PROBLEM STATEMENT: The expected answer is the data below, printed verbatim without its pictures.

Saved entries
== == ==

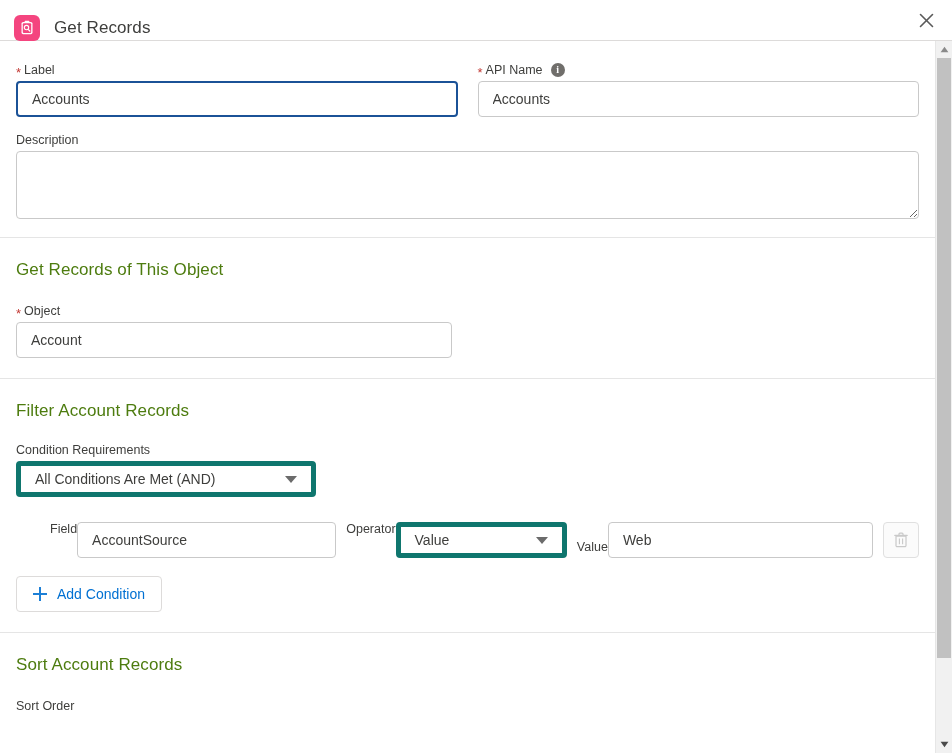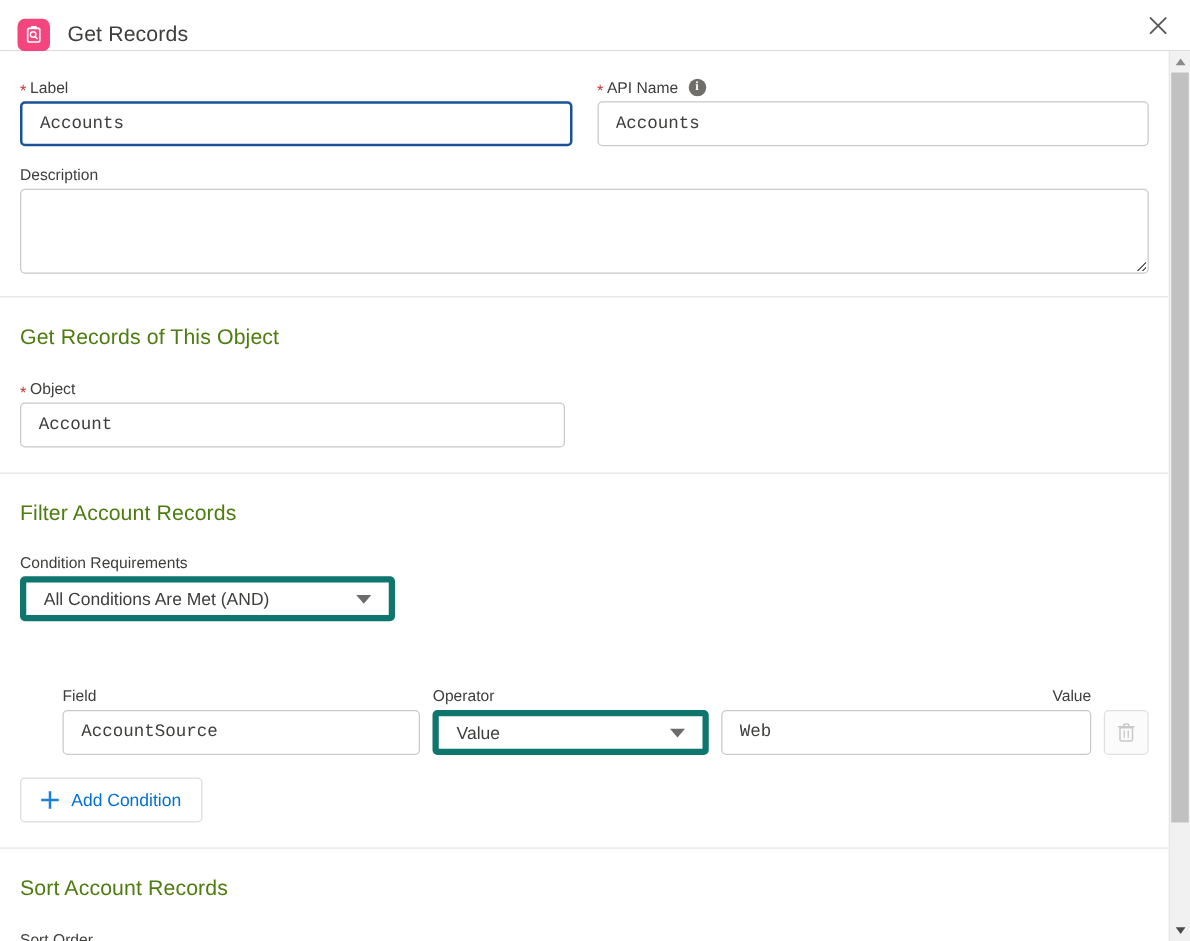--- a/index.html
+++ b/index.html
@@ -149,21 +149,21 @@
   }
   .input {
     width: 100%;
     height: 36px;
     border: 1px solid #c9c9c9;
     border-radius: 4px;
     padding: 0 14px;
     font-size: 14px;
     color: #3e3e3c;
     background: #fff;
-    font-family: Liberation Mono, monospace;
+    font-family: Liberation Sans, sans-serif;
     outline: none;
   }
   .input.focused {
     border: 2px solid #1b5297;
     box-shadow: none;
   }
   .textarea {
     width: 100%;
     height: 68px;
     border: 1px solid #c9c9c9;
@@ -215,23 +215,23 @@
   }
 
   
   .cond-row {
     display: flex;
     align-items: flex-end;
     gap: 10px;
     padding-left: 50px;
     padding-right: 16px;
   }
-  .cond-col { display: flex; flex-direction: column; }
+  .cond-col { display: flex; flex-direction: row; }
   .cond-field { width: 288px; }
-  .cond-op { width: 222px; margin-top: 28px; }
+  .cond-op { width: 222px; }
   .cond-val { width: 298px; align-items: flex-end; }
   .small-label {
     font-size: 12.5px;
     color: #3e3e3c;
     margin-bottom: 4px;
   }
   .trash-btn {
     width: 36px;
     height: 36px;
     border: 1px solid #e0e0e0;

== == ==

EXERCISE RESPONSE:
--- a/index.html
+++ b/index.html
@@ -149,21 +149,21 @@
   }
   .input {
     width: 100%;
     height: 36px;
     border: 1px solid #c9c9c9;
     border-radius: 4px;
     padding: 0 14px;
     font-size: 14px;
     color: #3e3e3c;
     background: #fff;
-    font-family: Liberation Mono, monospace;
+    font-family: Liberation Sans, sans-serif;
     outline: none;
   }
   .input.focused {
     border: 2px solid #1b5297;
     box-shadow: none;
   }
   .textarea {
     width: 100%;
     height: 68px;
     border: 1px solid #c9c9c9;
@@ -215,23 +215,23 @@
   }
 
   
   .cond-row {
     display: flex;
     align-items: flex-end;
     gap: 10px;
     padding-left: 50px;
     padding-right: 16px;
   }
-  .cond-col { display: flex; flex-direction: column; }
+  .cond-col { display: flex; flex-direction: row; }
   .cond-field { width: 288px; }
-  .cond-op { width: 222px; margin-top: 28px; }
+  .cond-op { width: 222px; }
   .cond-val { width: 298px; align-items: flex-end; }
   .small-label {
     font-size: 12.5px;
     color: #3e3e3c;
     margin-bottom: 4px;
   }
   .trash-btn {
     width: 36px;
     height: 36px;
     border: 1px solid #e0e0e0;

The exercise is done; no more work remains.